L’espace francophone, qui renvoie à un ensemble de pays partageant le français comme langue commune, fait face à plusieurs défis.
La construction de la francophonie économique, moins dynamique que la francophonie culturelle, constitue le premier challenge de la communauté des Etats francophones, qui pèsent près de 16% du PIB mondial et 20% du commerce mondial des marchandises.
La 4e édition de la Rencontre des entrepreneurs francophones (REF 2024) qui se tient à Marrakech du 29 au 31 mai, a été l'espace de débats visant à la fois l’identification des obstacles au dynamisme économique de l’espace francophone, et les leviers à activer pour faire de celui-ci une force économique et un accélérateur de développement.
La rencontre annuelle, qui a enregistré la participation de plus de 1.500 participants venus de 35 pays, a été rythmée par plusieurs panels axés sur des thématiques représentant à la fois autant de défis que d’opportunités pour les pays francophones.
Elles ont concerné, entre autres, la transition numérique et énergétique, le renforcement de la compétitivité et de la résilience des entreprises francophones, la francophonie économique, la logistique comme élément facilitateur des échanges commerciaux et l’investissement dans le capital humain.
Des pistes pour transformer l’essai "économique"
"Les pays de l’espace francophone disposent d’atouts remarquables et d’énormes complémentarités, autant en termes de ressources naturelles et énergétiques que de technologie, d’innovation et de capital humain", a affirmé le président de la CGEM, Chakib Alj, dont une partie de l'allocution, lors de l’évènement organisé par la CGEM et l’Alliance des patronats francophones (APF), a été axée sur des solutions permettant l’édification d’une francophonie économique robuste.
Le patron de la CGEM a suggéré la mise en place d’une plateforme exhaustive des opportunités d’affaires et d’investissements francophones, couplée à un mécanisme de financement francophone.

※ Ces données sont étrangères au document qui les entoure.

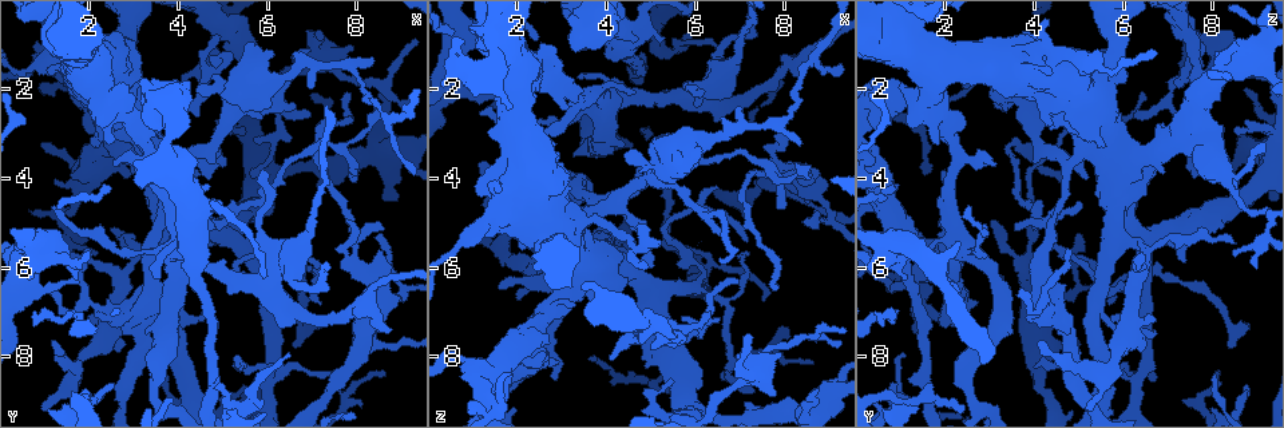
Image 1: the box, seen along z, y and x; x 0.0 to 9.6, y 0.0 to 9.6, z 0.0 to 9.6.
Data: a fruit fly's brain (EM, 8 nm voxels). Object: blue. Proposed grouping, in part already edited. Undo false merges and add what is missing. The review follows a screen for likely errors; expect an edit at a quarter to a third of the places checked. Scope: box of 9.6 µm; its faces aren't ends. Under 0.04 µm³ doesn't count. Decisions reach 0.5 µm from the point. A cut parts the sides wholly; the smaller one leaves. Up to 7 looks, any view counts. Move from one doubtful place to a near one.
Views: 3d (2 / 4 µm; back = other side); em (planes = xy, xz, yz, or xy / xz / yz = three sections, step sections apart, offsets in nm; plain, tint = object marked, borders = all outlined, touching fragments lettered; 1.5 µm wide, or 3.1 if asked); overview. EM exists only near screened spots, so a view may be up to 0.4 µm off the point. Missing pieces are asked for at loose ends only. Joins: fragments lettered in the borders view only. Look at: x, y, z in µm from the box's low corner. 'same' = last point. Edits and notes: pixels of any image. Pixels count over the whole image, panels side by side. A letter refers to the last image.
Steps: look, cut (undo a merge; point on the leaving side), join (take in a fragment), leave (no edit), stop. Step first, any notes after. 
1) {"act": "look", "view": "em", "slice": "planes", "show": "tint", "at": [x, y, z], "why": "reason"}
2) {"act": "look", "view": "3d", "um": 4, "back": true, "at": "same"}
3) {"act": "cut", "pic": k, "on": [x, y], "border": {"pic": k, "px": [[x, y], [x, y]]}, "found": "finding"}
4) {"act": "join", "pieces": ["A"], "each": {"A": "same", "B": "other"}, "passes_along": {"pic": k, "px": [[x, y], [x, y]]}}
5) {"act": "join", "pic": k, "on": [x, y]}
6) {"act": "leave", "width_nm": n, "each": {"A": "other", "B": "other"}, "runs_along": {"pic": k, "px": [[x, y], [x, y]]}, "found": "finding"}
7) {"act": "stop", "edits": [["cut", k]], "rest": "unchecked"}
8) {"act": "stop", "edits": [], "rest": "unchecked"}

{"act": "look", "view": "3d", "um": 2, "at": [2.20, 3.30, 5.55], "why": "thick end"}

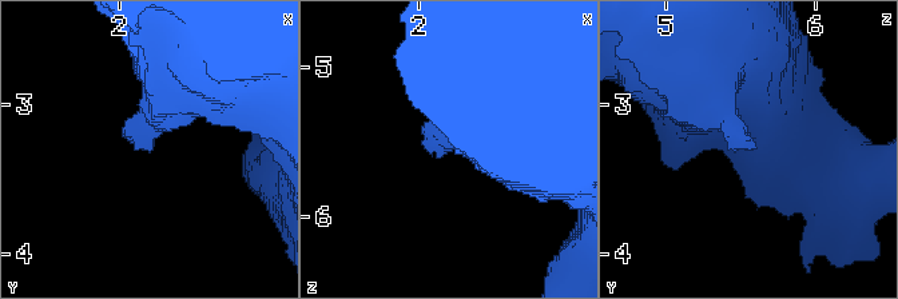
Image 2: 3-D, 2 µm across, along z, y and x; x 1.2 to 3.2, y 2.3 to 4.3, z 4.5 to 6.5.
{"act": "look", "view": "em", "slice": "planes", "show": "borders", "at": [2.18, 3.30, 5.60], "why": "shape alone is not enough"}

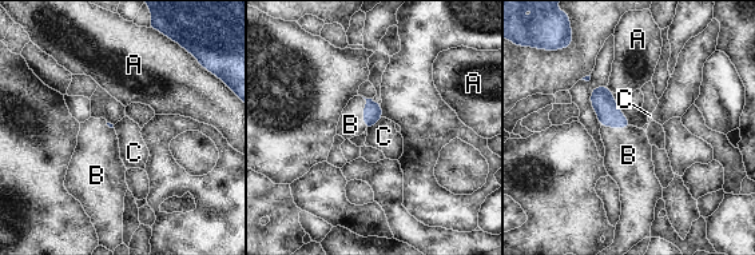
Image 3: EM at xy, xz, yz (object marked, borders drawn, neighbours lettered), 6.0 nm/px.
{"act": "join", "pieces": ["B"], "each": {"A": "other", "B": "same", "C": "other"}, "passes_along": {"pic": 3, "px": [[372, 110], [364, 114], [350, 124]]}, "found": "it goes on there"}

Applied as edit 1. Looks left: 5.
{"act": "look", "view": "em", "slice": "planes", "show": "borders", "at": [1.20, 4.65, 2.55]}

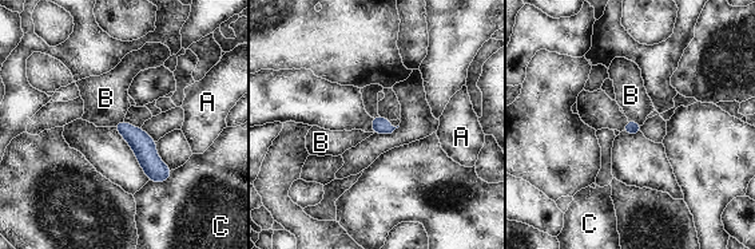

Les autres leviers identifiés par le président du patronat marocain concernent la fluidification des processus de visas, via la mise en place de fast-tracks pour les chefs d’entreprise au niveau des patronats, la construction de corridors maritimes et aériens pour faciliter les échanges commerciaux, ainsi que le développement de la connectivité économique et financière.
À cela s’ajoute l’adoption, de la part des pays francophones, de politiques de diversification de leur production et d’accélération industrielle, tout en profitant de l’énorme potentiel disponible en termes d’énergies renouvelables.
Par ailleurs, de l’avis de Patrick Martin, président du patronat français (MEDEF), interrogé par Médias24 en marge de la REF 2024, les PME ont un rôle déterminant à jouer dans le processus de l’édification de la francophonie économique, qui a encore du chemin à parcourir.
Comment renforcer la compétitivité des entreprises francophones
Les intervenants du panel relatif au renforcement de la compétitivité et de la résilience des entreprises francophones ont été unanimes sur le rôle crucial des gouvernements en matière de fiscalité propice à l’investissement privé.
"Les gouvernements dans l’espace francophone doivent investir massivement dans le capital humain et les infrastructures ; deux paramètres déterminants pour la compétitivité des entreprises francophones", souligne Karl Blackburn, président du Conseil du patronat du Québec et vice-président Amériques de l’APF.
Lors de son intervention, Mehdi Tazi, vice-président général de la CGEM, a pour sa part mis en avant le terreau favorable à l’investissement, bâti au Maroc au cours des vingt dernières années avec le concours des pouvoirs publics. Ce qui se traduit par la stabilité politique, économique et financière du Royaume qui, selon lui, a tiré profit de ses institutions fortes et des secteurs régulés, lesquels garantissent la protection des investissements.